***** SUPPLIED MATERIAL *****

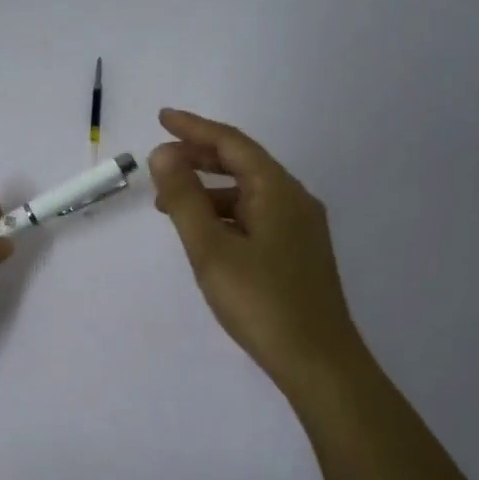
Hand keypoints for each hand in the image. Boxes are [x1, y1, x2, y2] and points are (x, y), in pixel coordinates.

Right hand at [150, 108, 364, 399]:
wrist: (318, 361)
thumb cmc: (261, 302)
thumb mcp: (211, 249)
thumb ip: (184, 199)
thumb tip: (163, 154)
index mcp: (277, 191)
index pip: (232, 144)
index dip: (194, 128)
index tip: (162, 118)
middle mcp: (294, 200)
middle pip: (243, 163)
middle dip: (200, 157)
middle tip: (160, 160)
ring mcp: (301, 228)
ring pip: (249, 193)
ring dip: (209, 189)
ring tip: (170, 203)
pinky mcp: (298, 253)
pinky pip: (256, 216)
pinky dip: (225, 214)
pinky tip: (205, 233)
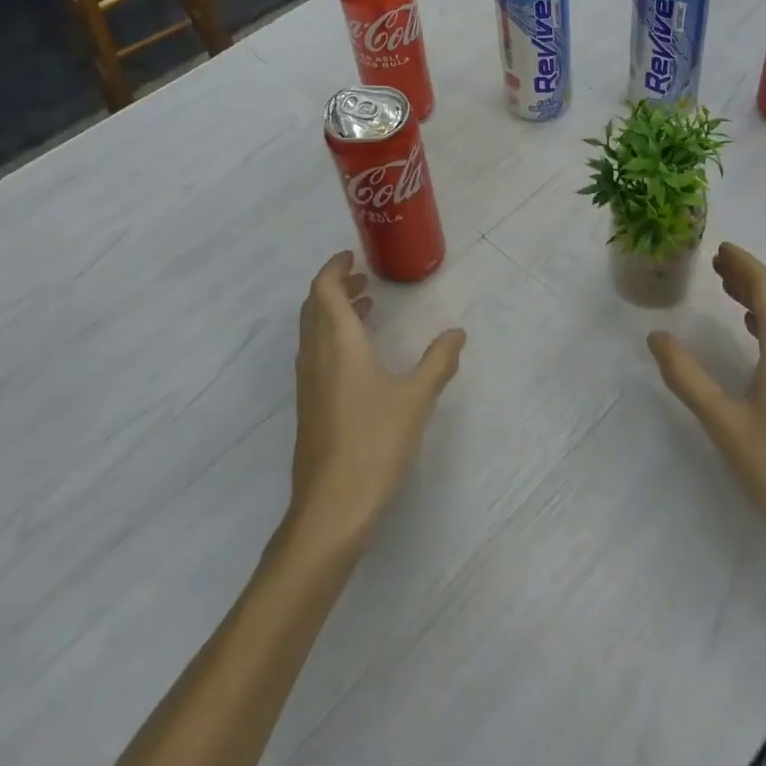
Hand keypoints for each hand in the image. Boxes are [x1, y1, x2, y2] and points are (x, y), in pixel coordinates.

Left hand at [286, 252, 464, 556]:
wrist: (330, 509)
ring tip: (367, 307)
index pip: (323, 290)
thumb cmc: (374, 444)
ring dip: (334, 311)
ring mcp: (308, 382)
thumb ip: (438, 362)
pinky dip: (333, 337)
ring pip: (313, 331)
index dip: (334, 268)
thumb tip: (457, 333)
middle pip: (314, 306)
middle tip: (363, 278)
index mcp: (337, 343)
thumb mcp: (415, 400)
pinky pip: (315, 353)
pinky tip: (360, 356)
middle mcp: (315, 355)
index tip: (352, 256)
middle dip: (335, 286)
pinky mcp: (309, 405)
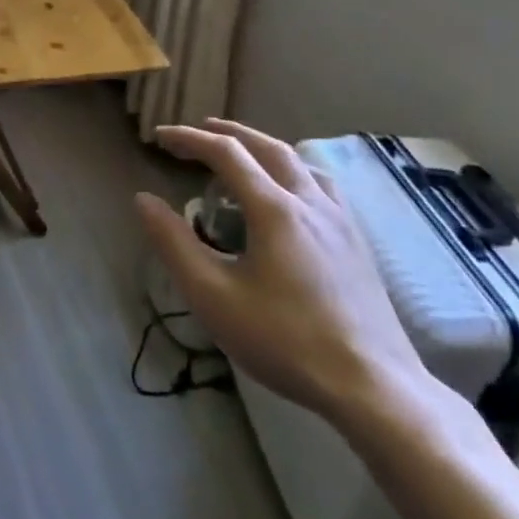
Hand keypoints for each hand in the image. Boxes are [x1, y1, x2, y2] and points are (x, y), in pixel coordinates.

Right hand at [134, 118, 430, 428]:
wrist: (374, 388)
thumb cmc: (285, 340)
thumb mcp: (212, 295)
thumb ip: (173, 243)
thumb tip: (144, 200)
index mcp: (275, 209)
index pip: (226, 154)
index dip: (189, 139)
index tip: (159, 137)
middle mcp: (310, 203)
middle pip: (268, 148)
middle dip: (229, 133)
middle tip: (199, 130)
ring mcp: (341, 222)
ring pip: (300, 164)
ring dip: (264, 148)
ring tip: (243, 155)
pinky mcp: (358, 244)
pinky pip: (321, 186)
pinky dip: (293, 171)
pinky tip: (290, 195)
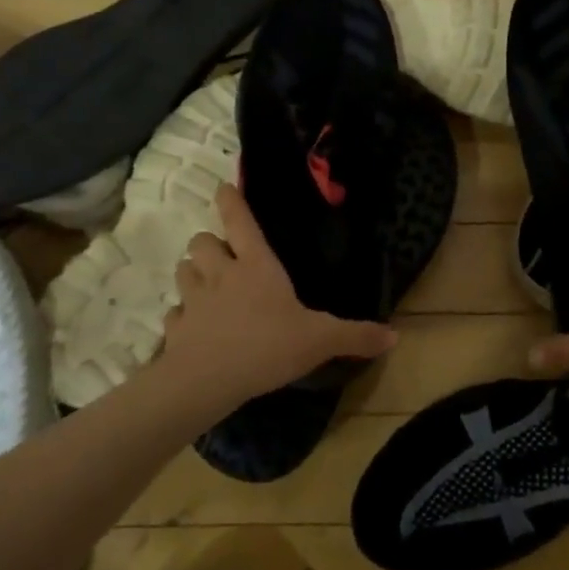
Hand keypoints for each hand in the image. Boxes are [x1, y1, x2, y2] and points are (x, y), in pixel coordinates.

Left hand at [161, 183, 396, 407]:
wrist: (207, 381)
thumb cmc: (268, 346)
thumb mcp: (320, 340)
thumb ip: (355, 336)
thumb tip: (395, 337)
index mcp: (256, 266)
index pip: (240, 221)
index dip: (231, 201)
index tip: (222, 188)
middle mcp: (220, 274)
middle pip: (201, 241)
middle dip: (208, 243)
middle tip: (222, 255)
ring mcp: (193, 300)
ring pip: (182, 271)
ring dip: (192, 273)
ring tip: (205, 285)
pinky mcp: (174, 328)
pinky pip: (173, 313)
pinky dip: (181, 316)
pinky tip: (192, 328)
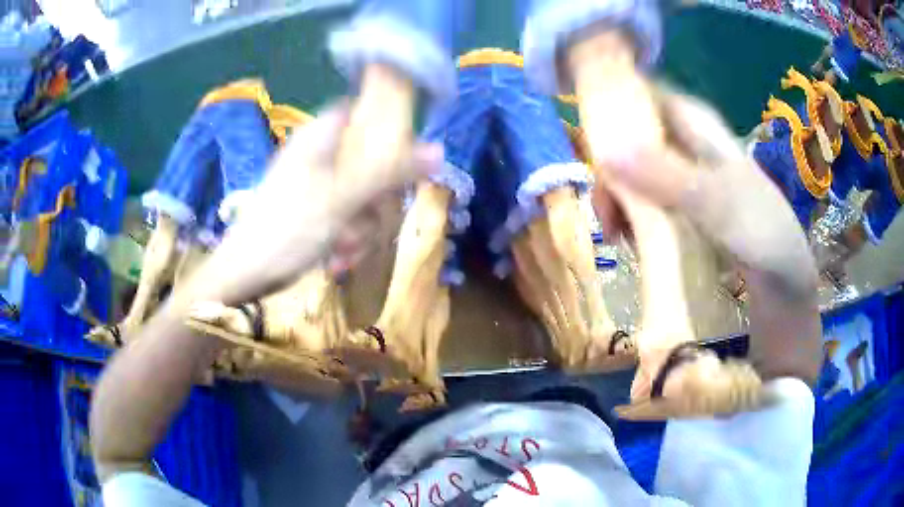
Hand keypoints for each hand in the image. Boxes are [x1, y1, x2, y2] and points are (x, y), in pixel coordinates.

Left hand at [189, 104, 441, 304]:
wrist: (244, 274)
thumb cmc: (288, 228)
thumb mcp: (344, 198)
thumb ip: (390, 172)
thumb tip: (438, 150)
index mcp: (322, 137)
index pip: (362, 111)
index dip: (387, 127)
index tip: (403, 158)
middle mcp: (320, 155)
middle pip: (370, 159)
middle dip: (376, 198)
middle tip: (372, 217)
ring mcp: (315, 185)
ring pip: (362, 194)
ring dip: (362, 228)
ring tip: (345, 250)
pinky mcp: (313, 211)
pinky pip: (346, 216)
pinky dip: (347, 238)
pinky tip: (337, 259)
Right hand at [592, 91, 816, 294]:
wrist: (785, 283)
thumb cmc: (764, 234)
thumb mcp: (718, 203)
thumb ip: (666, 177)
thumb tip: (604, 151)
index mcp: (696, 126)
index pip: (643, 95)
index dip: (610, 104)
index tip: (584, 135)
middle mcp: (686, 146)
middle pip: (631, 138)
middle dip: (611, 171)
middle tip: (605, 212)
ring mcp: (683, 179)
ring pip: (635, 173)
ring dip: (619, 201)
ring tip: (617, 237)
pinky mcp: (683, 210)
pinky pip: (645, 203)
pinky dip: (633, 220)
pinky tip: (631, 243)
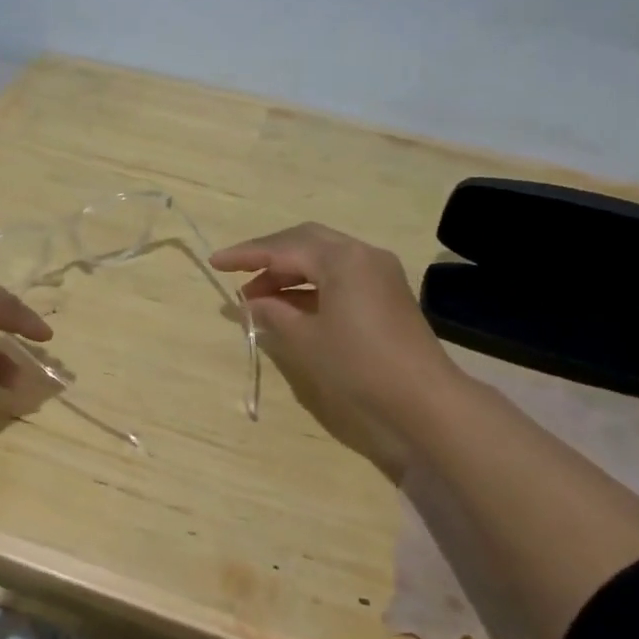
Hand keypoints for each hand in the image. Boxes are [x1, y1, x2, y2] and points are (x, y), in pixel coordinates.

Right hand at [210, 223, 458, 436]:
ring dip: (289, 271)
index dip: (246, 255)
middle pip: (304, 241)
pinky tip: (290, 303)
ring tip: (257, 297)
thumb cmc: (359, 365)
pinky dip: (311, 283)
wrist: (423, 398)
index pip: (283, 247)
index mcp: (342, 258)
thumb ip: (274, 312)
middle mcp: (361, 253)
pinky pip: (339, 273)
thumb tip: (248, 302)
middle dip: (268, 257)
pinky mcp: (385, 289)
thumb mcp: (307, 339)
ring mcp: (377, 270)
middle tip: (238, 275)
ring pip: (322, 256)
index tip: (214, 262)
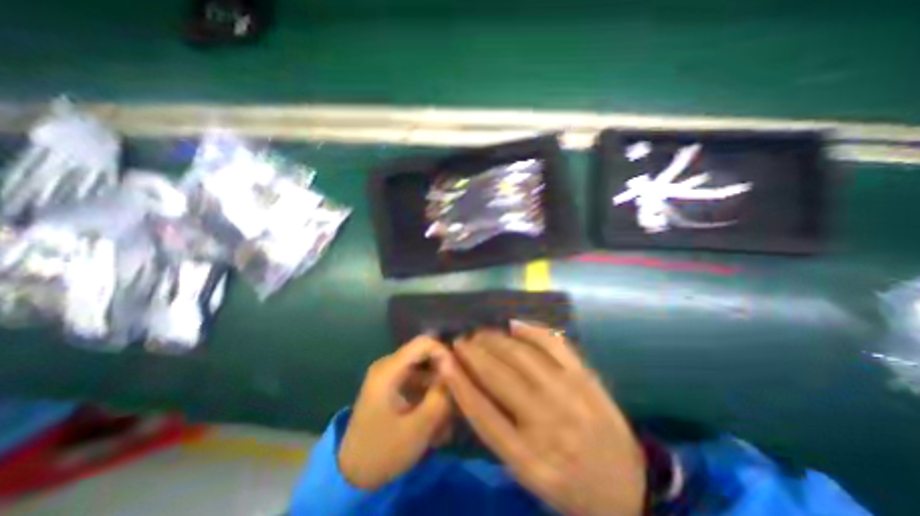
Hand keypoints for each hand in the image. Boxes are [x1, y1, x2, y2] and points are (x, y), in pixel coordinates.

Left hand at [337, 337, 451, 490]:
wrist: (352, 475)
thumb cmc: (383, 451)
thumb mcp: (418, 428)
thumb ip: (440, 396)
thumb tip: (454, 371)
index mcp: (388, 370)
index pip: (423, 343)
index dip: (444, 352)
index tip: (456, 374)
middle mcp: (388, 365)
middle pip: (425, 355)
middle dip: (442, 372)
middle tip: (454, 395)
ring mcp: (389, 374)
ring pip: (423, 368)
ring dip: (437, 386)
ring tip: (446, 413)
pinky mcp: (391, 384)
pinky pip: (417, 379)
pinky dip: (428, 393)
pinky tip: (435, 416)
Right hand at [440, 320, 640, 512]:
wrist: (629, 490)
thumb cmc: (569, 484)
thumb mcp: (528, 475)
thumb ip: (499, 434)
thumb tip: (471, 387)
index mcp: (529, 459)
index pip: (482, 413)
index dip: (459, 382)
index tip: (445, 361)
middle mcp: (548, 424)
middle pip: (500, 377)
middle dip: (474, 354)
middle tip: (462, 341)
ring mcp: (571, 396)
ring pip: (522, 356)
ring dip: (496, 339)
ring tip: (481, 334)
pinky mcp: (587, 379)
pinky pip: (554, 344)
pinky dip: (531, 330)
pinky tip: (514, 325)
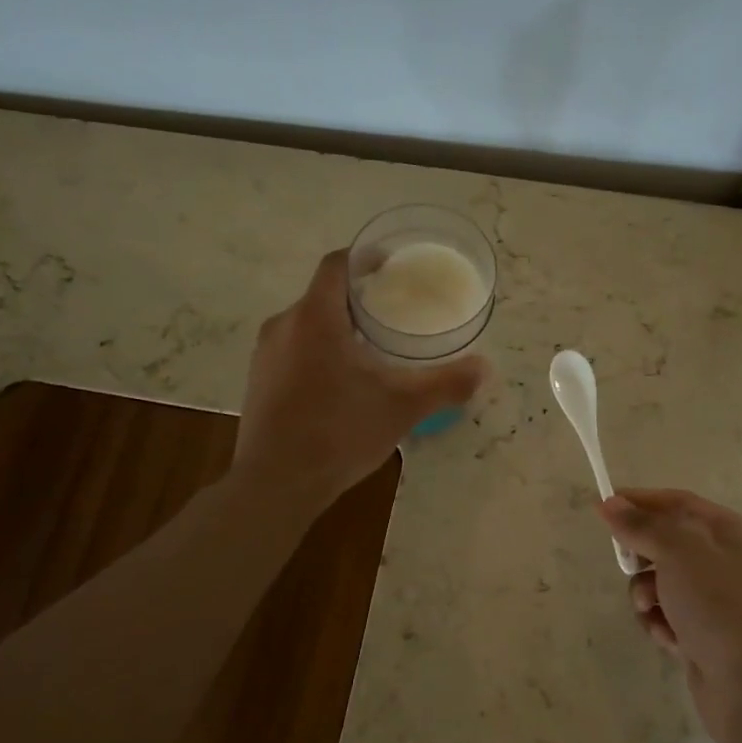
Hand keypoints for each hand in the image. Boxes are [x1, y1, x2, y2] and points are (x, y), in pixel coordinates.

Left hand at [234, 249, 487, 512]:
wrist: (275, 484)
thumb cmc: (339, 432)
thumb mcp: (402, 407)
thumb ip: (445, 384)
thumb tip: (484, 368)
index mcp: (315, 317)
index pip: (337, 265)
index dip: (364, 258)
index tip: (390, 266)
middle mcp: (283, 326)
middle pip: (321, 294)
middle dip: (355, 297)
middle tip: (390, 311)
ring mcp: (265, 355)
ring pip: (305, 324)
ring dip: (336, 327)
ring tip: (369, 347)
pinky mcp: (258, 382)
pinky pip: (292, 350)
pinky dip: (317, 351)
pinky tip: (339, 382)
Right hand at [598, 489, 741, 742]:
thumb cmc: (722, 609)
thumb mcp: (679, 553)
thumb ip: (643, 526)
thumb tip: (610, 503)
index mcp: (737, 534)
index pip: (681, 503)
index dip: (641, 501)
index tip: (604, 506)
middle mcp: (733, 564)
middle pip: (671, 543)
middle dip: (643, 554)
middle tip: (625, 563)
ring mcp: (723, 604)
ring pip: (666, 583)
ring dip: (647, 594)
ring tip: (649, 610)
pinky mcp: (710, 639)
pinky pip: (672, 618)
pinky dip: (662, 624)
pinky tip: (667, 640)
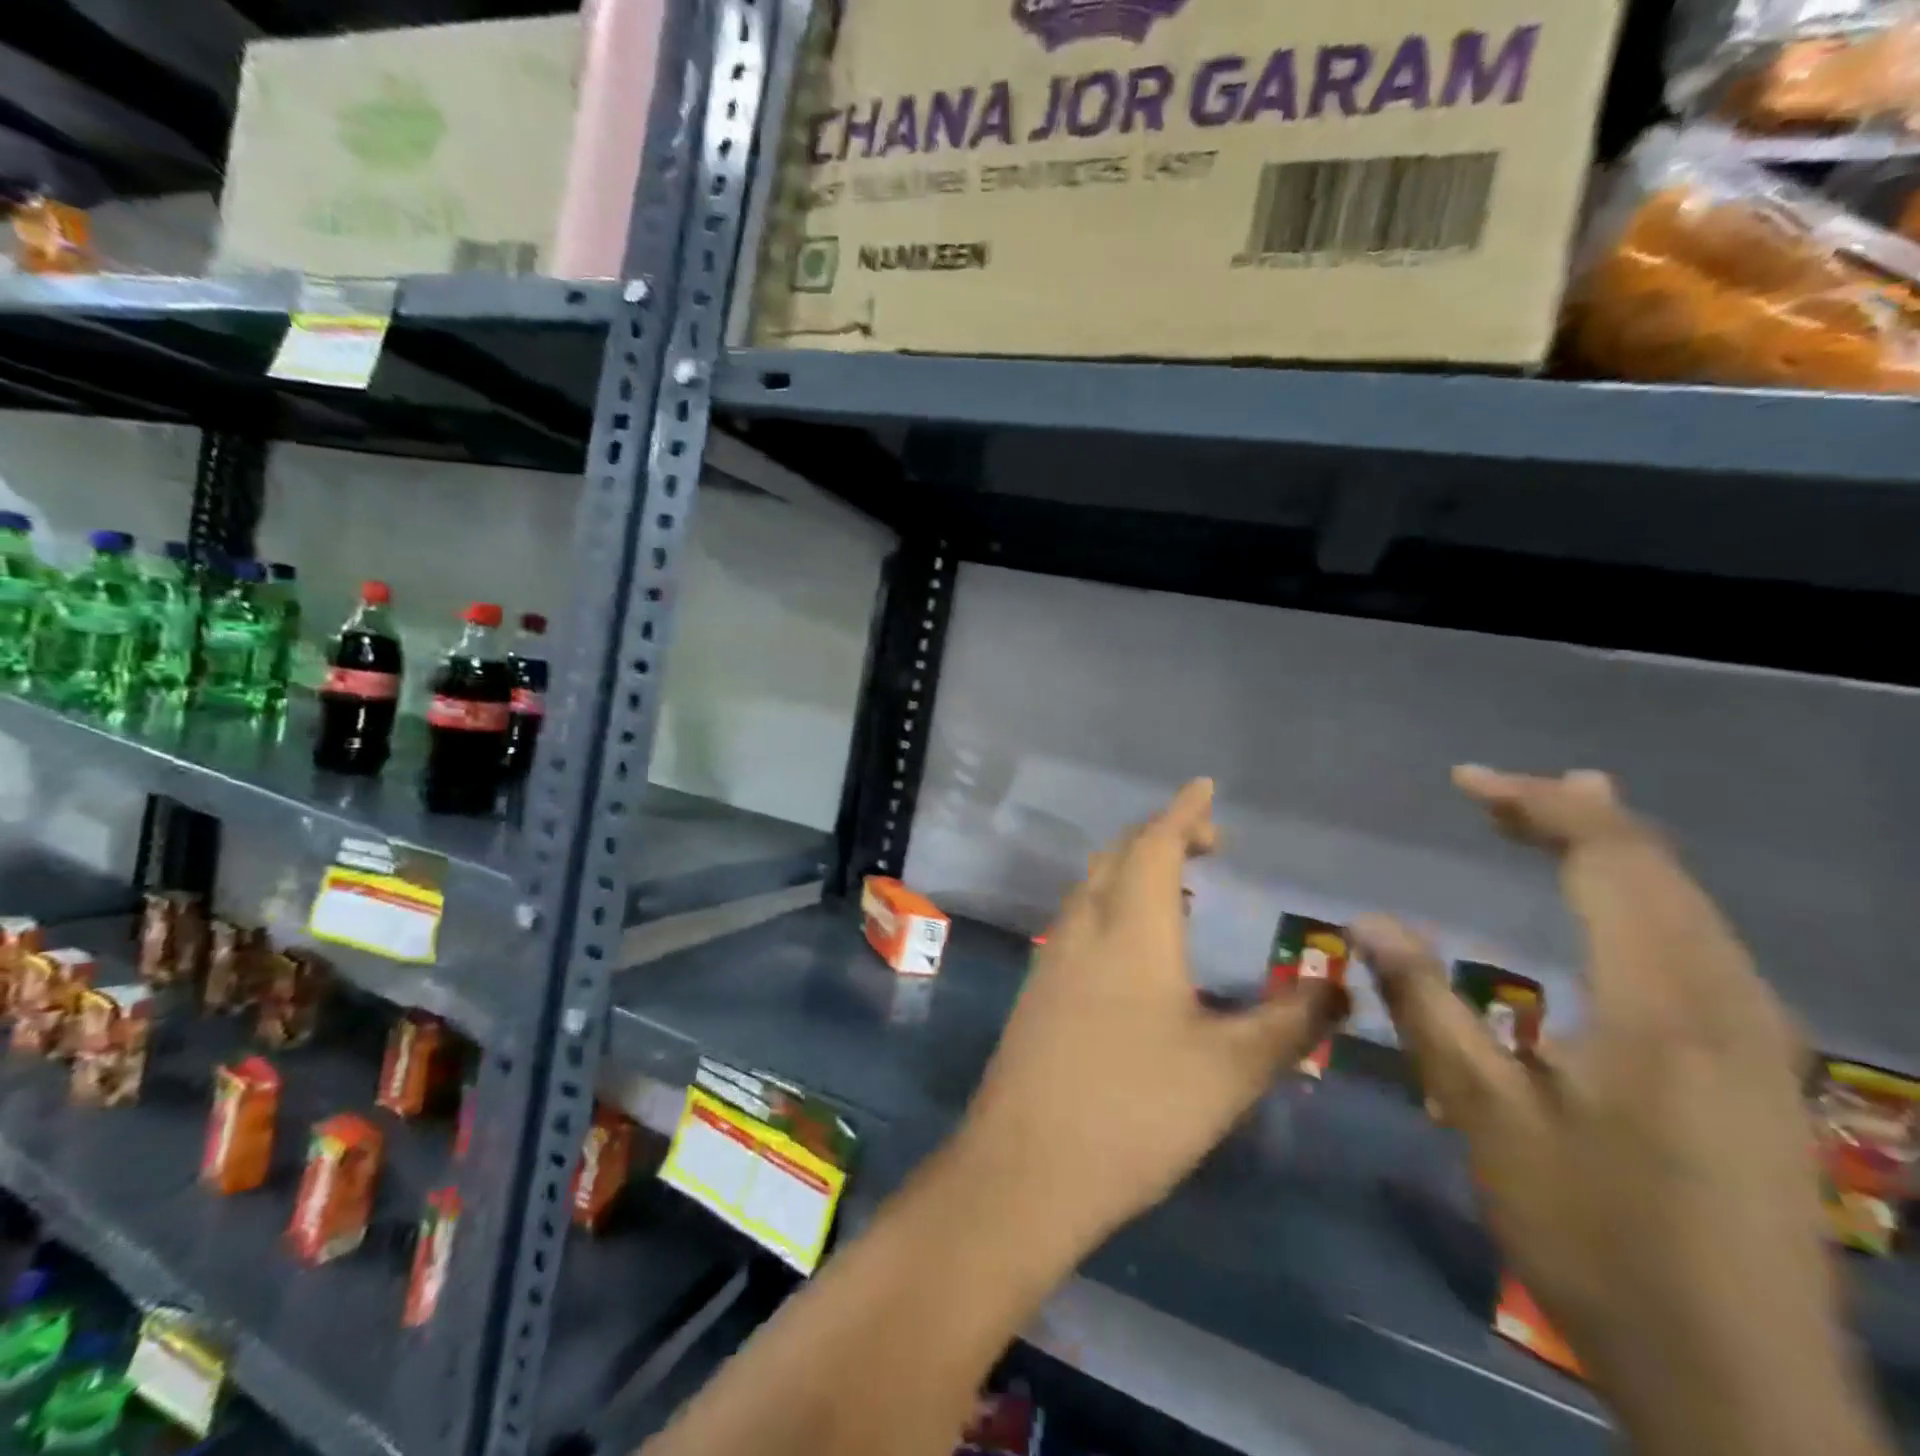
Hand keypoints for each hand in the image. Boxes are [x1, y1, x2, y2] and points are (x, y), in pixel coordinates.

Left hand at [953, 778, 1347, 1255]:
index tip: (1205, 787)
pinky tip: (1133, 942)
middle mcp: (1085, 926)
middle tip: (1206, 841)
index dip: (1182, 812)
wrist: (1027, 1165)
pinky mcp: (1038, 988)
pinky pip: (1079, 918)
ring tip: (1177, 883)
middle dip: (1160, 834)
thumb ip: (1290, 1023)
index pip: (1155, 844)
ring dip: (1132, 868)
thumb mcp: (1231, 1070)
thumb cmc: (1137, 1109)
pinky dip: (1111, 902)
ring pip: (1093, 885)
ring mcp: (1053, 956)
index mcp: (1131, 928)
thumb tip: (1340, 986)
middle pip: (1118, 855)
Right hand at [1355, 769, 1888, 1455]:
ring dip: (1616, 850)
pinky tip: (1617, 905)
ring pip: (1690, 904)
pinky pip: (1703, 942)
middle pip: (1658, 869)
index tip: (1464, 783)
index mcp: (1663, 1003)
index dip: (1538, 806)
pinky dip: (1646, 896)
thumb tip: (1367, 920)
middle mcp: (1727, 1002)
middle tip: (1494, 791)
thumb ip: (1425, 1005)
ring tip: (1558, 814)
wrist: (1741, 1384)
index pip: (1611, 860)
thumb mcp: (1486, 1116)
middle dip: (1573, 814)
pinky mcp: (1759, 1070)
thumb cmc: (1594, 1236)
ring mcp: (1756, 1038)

*****

GOAL OF THE EXERCISE: Note how many lines in the material contain the string "wrist", and give that number alone.

RESULT OF THE TASK: 12